第二作★血文字の囁き★

 ② 第一部 ― 調査の開始

 地方紙の記者・相沢は、早朝から鳴り響いた電話で目を覚ました。
 編集部のデスクからだった。

 「おい相沢、聞いたか。例の神谷家の廃屋で、また血文字が出たそうだ」

 二十年前、神谷家一家が忽然と姿を消した事件。
 捜索の末に見つかったのは、壁に残された「ゆるして」の血文字だけ。
 結局遺体は見つからず、事件は迷宮入りした。
 その“残響”が今になって再び現れたという。

 相沢は取材ノートを手に、山間の村へ向かった。
 廃屋にはすでに規制線が張られ、警察と報道陣、そして物見高い村人たちが集まっている。
 少年たちが見つけたという血文字はまだ生々しく、鑑識がサンプルを採取していた。

 「二十年前と同じ言葉だな……」
 現場の警官が呟くのが耳に入る。

 相沢はまず、当時を知る村人に話を聞いた。
 白髪の老婆は、記者の問いにおびえたように首を振った。

 「神谷さんのことは……もう思い出したくないよ。

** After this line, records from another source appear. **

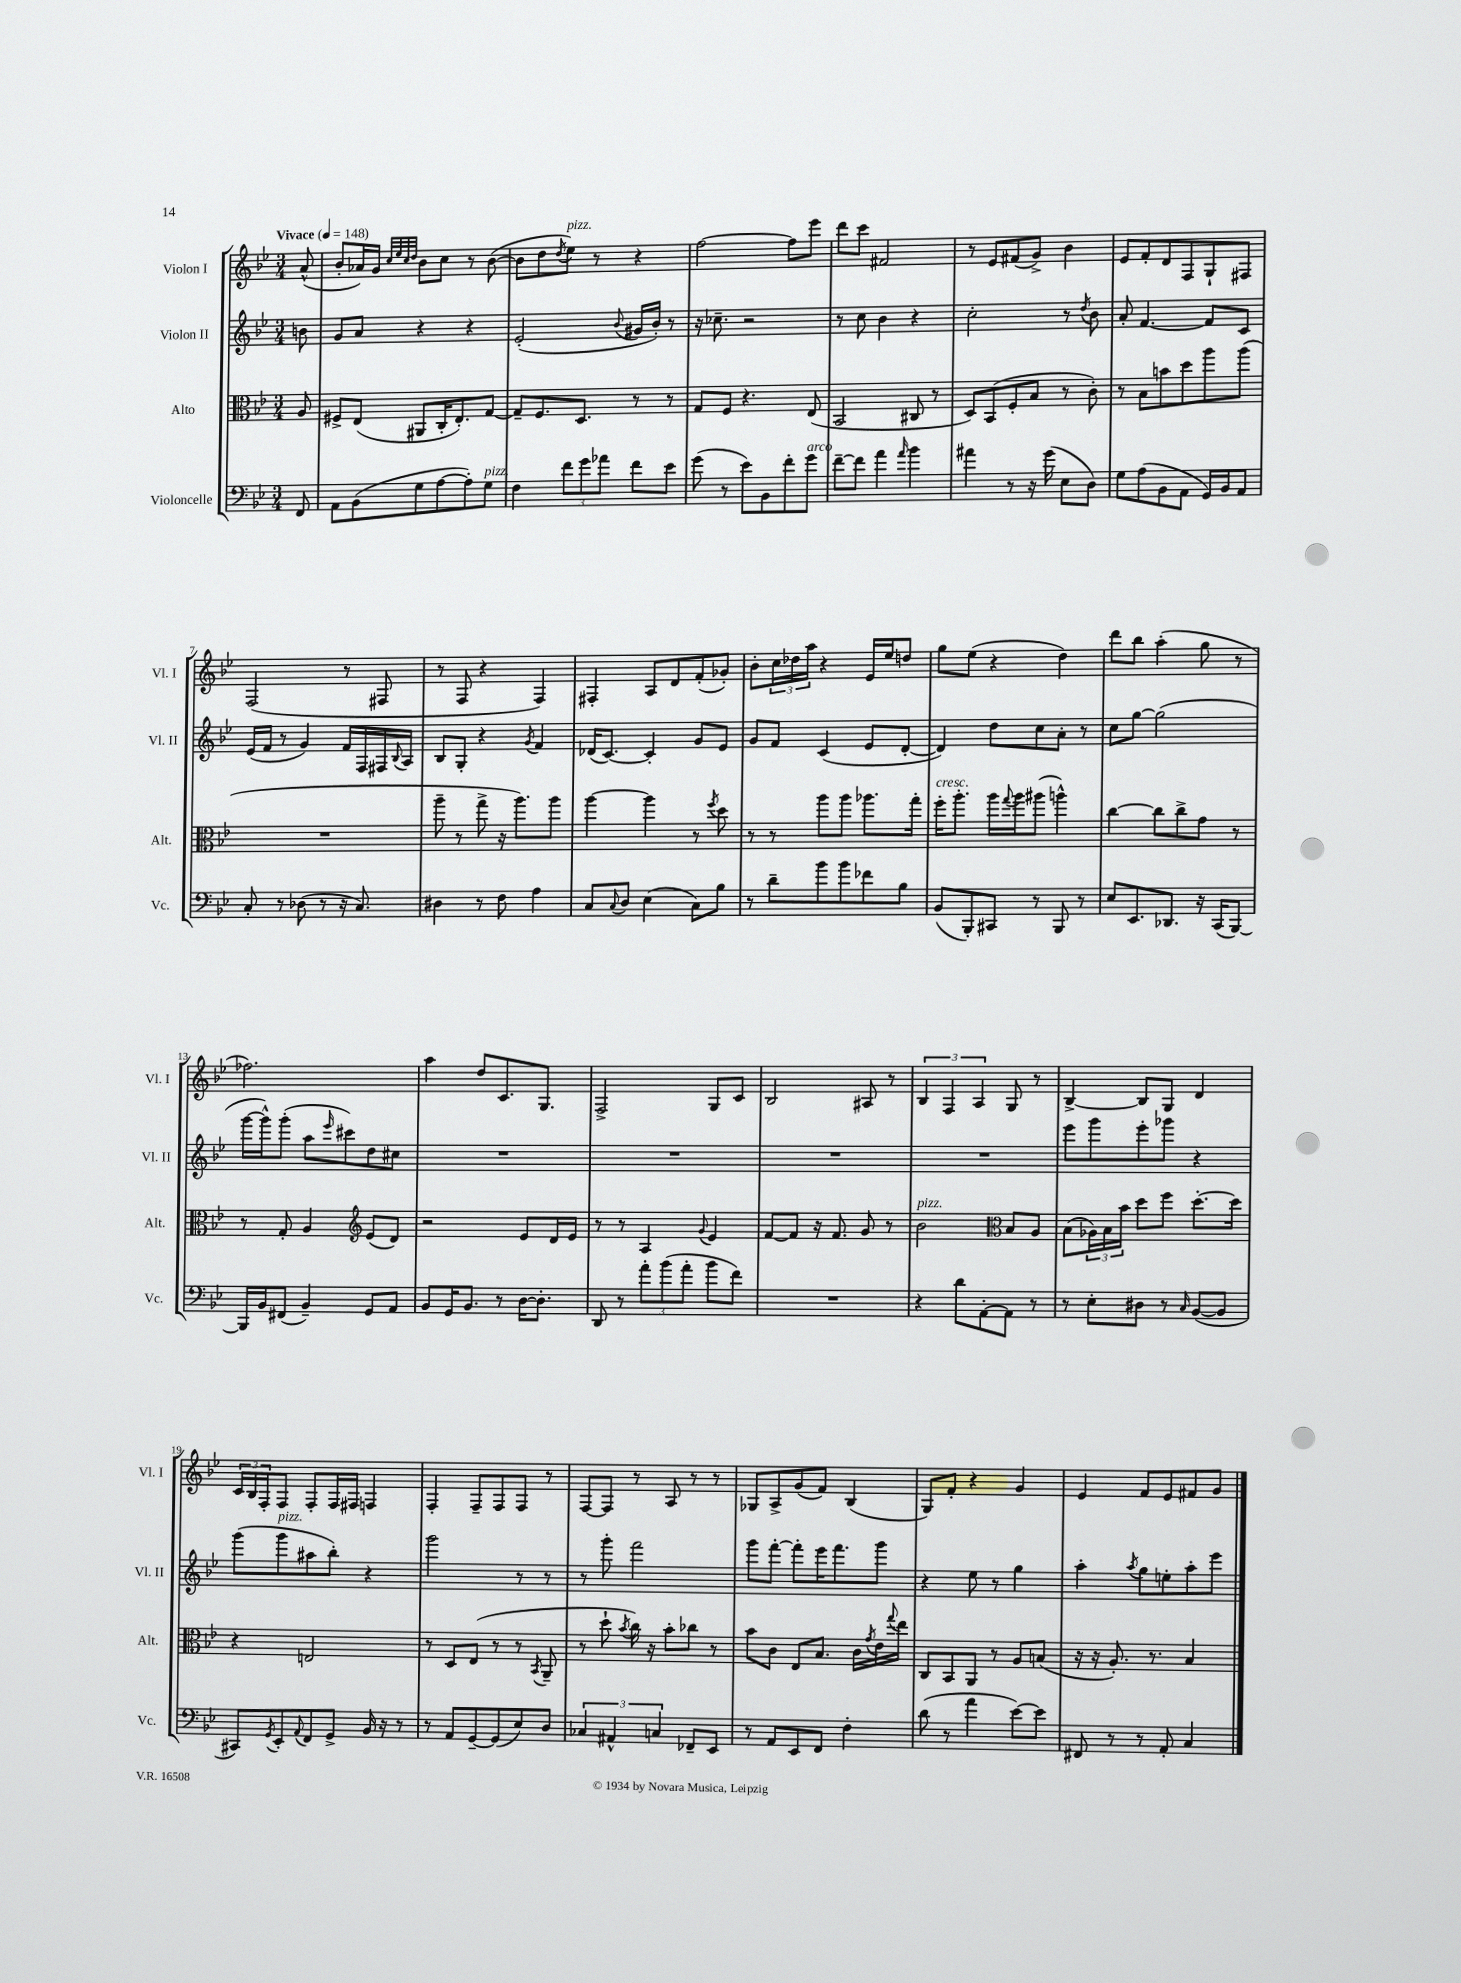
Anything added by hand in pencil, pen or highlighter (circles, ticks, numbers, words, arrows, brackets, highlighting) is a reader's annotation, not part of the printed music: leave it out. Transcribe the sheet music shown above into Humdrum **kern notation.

**kern	**kern	**kern	**kern
*part4	*part3	*part2	*part1
*staff4	*staff3	*staff2	*staff1
*I"Violoncelle	*I"Alto	*I"Violon II	*I"Violon I
*I'Vc.	*I'Alt.	*I'Vl. II	*I'Vl. I
*clefF4	*clefC3	*clefG2	*clefG2
*k[b-e-]	*k[b-e-]	*k[b-e-]	*k[b-e-]
*M3/4	*M3/4	*M3/4	*M3/4
*MM148	*MM148	*MM148	*MM148
=	=	=	=
!	!	!	!LO:TX:a:B:t=Vivace
8FF/	8A/	8bn\	(8a^^/
=1	=1	=1	=1
8AA\L	8F#X^/L	8g/L	8b-'/L
(8BB-\	(8E-/J	8a/J	16a-X/L)
.	.	.	16g/JJ
.	.	.	32qqcc/LLL
.	.	.	32qqee-/
.	.	.	32qqcc/
.	.	.	32qqdd/JJJ
8G\	8AA#X/L	4r	8b-\L
[8A\	16C'/K	.	8cc\J
.	8.E-'/)	.	.
8A'\])	.	4r	8r
!LO:TX:a:i:t=pizz.	!	!	!
8G\J	[8G/J	.	([8b-\
=2	=2	=2	=2
4F\	8G~/L]	(2e-'/	8b-\L]
.	8.F/	.	8dd\
.	.	.	8qdd/
!	!	!	!LO:TX:a:i:t=pizz.
12f\L	.	.	8ee-\J)
.	8.D/J	.	.
12g\	.	.	.
.	.	.	8r
12a-X\J	.	.	.
.	.	8qqb-/	.
8f\L	8r	16g#X/LL	4r
.	.	16b-'/JJ)	.
8e-\J	8r	8r	.
=3	=3	=3	=3
(8g\	8G/L	16r	[2ff\
.	.	8.cc-X~\	.
8r	8F/J	.	.
8e-\L)	4.r	2r	.
8BB-\	.	.	.
8f'\	.	.	8ff\L]
!LO:TX:a:i:t=arco	!	!	!
8g\J	(8E-/	.	8eee-\J
=4	=4	=4	=4
[8f~\L	2BB-/	8r	8ddd\L
8f\J]	.	8cc\	8ccc\J
4a\	.	4b-\	2f#X/
16qqa/	.	.	.
4b-\	8C#X/	4r	.
.	8r	.	.
=5	=5	=5	=5
4a#X\	8D/L)	2cc'\	8r
.	(8BB-/	.	8e-/L
8r	8F'/	.	(8f#X/
16r	8B-/J	.	8g^/J)
(16g\	.	.	.
8E-\L	8r	8r	4b-\
.	.	8qdd/	.
8D\J)	8c'\)	8b-\	.
=6	=6	=6	=6
8G\L	8r	8a'/	8e-/L
(8A\	8B-\L	[4.f/	8f'/
8BB-\	8bn\	.	8d/
8AA\J	8dd\	.	8F/
16GG/LL)	8aa\	8f/L]	8G`/
16BB-/J	.	.	.
8AA/J	(8aa\J	8c/J	8F#X/J
!!LO:LB:g=z
=7	=7	=7	=7
8C'/	2.r	(16e-/LL	(2F/
.	.	16f/JJ	.
8r	.	8r	.
(8D-X\	.	4g/)	.
8r	.	.	.
16r	.	16f/LL	8r
8.C/)	.	16F/	.
.	.	16F#X/	8F#X/
.	.	8qqB-/	.
.	.	16A/JJ	.
=8	=8	=8	=8
4D#X\	8aa~\	8B-/L	8r
.	8r	8G'/J	8F/
8r	8gg^\	4r	4r
8F\	16r	.	.
.	8.aa\L)	.	.
.	.	8qg/	.
4A\	.	4f/	4F/)
.	8aa\J	.	.
=9	=9	=9	=9
8C/L	[4aa\	(16d-X/KL	4F#X'/
.	.	[8.c/J)	.
8qqC/	.	.	.
8D/J	.	.	.
(4E-\	4aa\]	4c'/]	8A/L
.	.	.	8d/
8C\L)	8r	8g/L	(8f'/
.	8qff/	.	.
8B-\J	8dd\	8e-/J	8g-X'/J)
=10	=10	=10	=10
8r	8r	8g/L	8b-'\L
8d~\L	8r	8f/J	24cc\L
.	.	.	24dd-X\
.	.	.	24aa\JJ
8b-\	8aa\L	(4c/	4r
8b-\	8aa\J	.	.
8f-X\	8.aa-X\L	8e-/L	16e-/LL
.	.	.	16ee-/J
8B-\J	.	[8d'/J	8ddn/J
.	16gg'\Jk	.	.
=11	=11	=11	=11
!	!LO:TX:a:i:t=cresc.	!	!
(8BB-/L	16ff'\KL	4d/])	8gg\L
.	8.aa'\J	.	.
8BBB-'/)	.	.	(8ee-\J
8CC#X/J	16aa\LL	8dd\L	4r
.	8qqgg/	.	.
.	16aa\J	.	.
8r	(8aa#X\J	8cc\	.
8BBB-/	4aan^^\)	8a'\J	4dd\)
8r	.	8r	.
=12	=12	=12	=12
8E-/L	[4cc\	8cc\L	8ddd\L
8.EE-/	.	[8gg\J	8bb-\J
.	8cc\L]	(2gg\]	(4aa'\
8.DD-X/J	.	.	.
.	8cc^\	.	.
16r	8g\J	.	8gg\
(16CC/KL	.	.	.
[8BBB-/J)	8r	.	8r
!!LO:LB:g=z
=13	=13	=13	=13
16BBB-/LL]	8r	[16ggg\LL	2.ff-X\)
16BB-/J	.	16ggg^^\J])	.
(8FF#X/J	8G'/	(8ggg'\J	.
4BB-~/)	4A/	8aa\L	.
.	.	16qqeee-/	.
.	.	8ccc#X\)	.
*	*clefG2	*	*
8GG/L	(8e-/L	8dd\	.
8AA/J	8d/J)	8cc#X\J	.
=14	=14	=14	=14
8BB-/L	2r	2.r	4aa\
16GG/K	.	.	.
8.BB-/J	.	.	.
.	.	.	8dd/L
8r	.	.	8.c/
[16D\KL	8e-/L	.	.
8.D'\J]	.	.	8.G/J
.	16d/L	.	.
.	16e-/JJ	.	.
=15	=15	=15	=15
8DD/	8r	2.r	2F^/
8r	8r	.	.
12a'\L	4A/	.	.
(12b-\	.	.	.
12a'\J	.	.	.
.	8qqg/	.	.
8b-\L	4e-/	.	8G/L
8f\J)	.	.	8c/J
=16	=16	=16	=16
2.r	[8f/L	2.r	2B-/
.	8f/J]	.	.
.	16r	.	.
.	8.f/	.	.
.	8g/	.	8A#X/
.	8r	.	8r
=17	=17	=17	=17
!	!LO:TX:a:i:t=pizz.	!	!
4r	2b-\	2.r	6B-/
.	.	.	6F/
8d\L	.	.	.
.	.	.	6A/
[8AA'\	.	.	.
*	*clefC3	*	*
8AA\J]	8B-/L	.	8G/
8r	8A/J	.	8r
=18	=18	=18	=18
8r	(8B-\L	8eee-\L	[4B-^/
8E-'\L	24A-X\L)	8ggg\	.
.	24B-\	.	.
.	24b-\JJ	.	.
8D#X\J	8dd\L	8eee-'\	8B-/L]
8r	8ff\J	8ggg-X\J	8G/J
16qqC/	.	.	.
([8BB-/L	[8.dd'\L	4r	4d/
8BB-/J]	.	.	.
.	16dd\Jk]	.	.
!!LO:LB:g=z
=19	=19	=19	=19
8CC#X/L)	4r	(8ggg\L	24c/LL
.	.	.	24B-/
.	.	.	24F'/J
8qGG/	.	.	.
!	!	!LO:TX:a:i:t=pizz.	!
8EE-'/	.	8ggg\	8F/J
8qqAA/	.	.	.
8FF/	2En/	8aa#X\	8F'/L
8GG^/J	.	8bb-'\J)	16F/L
.	.	.	16F#X/JJ
16BB-/	.	4r	4Fn/
16r	.	.	.
8r	.	.	.
=20	=20	=20	=20
8r	8r	2ggg\	4F'/
8AA/L	8D/L	.	.
[8GG~/	(8E-/J	.	8F~/L
(8GG/]	8r	.	8F/
8E-/)	8r	8r	8F/J
.	8qBB-/	.	.
8D/J	8AA~/	8r	8r
=21	=21	=21	=21
6C-X/	8r	8r	[8F/L
.	8dd`\	8ggg'\	8F/J]
6AA#X^^/	.	.	.
.	8qb-/	.	.
.	16cc\)	2fff\	8r
.	16r	.	.
6Cn/	.	.	.
.	8b-'\L	.	8A/
8FF-X~/L	8cc-X\J	.	8r
8EE-/J	8r	.	8r
=22	=22	=22	=22
8r	8b-\L	8ggg\L	8G-X/L
8AA/L	8c\J	[8fff'\J	8A^/
8EE-/	8E-/L	8fff'\L]	(8g/
8FF/J	8.B-/J	16eee-\K	8f/J)
.	.	8.fff\	.
4F'\	.	.	(4B-/
.	16c\LL	.	.
.	8qg/	.	.
.	16e-\	8ggg\J	.
.	8qqgg/	.	.
.	16ee-\JJ	.	.
=23	=23	=23	=23
(8d\	8C/L	4r	8G/L)
8r	8BB-/	.	8f'/J
4a\	8AA/J	8ee-\	4r
.	8r	8r	.
[8e-\L)	8A/L	4gg\	4g/
8e-\J]	(8Bn/J	.	.
=24	=24	=24	=24
8FF#X/	16r	4aa'\	4e-/
.	16r	.	.
8r	8.A'/)	.	.
.	.	8qaa/	.
8r	.	8gg\L	8f/L
.	8.r	.	.
8AA'/	.	8een'\	8e-/
4C/	4B-/	8aa'\	8f#X/
.	.	8eee-\J	8g/J
==	==	==	==
*-	*-	*-	*-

あの家に近づくと、誰でも“声”を聞くんだ。
 『ごめんなさい』とか『ゆるして』とか……。わたしも、一度聞いたんだよ」

 次に訪ねたのは、二十年前に事件を担当した元駐在・高梨だった。
 古びた自宅で煙草をふかしながら、彼は渋い顔で語る。

 「血文字なんて、ただの見せかけさ。いたずらか、誰かの狂言だろう。
 だが一家が消えたのは事実だ。骨のひとかけらすら見つかっちゃいない」

 相沢は違和感を覚えた。
 もし血文字が“いたずら”なら、なぜ二十年経っても誰も名乗り出ず、今また新しく現れたのか。

 その夜、相沢は廃屋を再訪した。
 昼間は立入禁止だったが、どうしても現場を自分の目で確かめたかった。
 懐中電灯の光に浮かび上がる血文字。壁ににじむ赤は、まだ乾ききっていなかった。

 相沢の胸に、奇妙な直感が走った。
 ――この血文字は、ただの残骸じゃない。
 いまも“誰か”が書き続けている。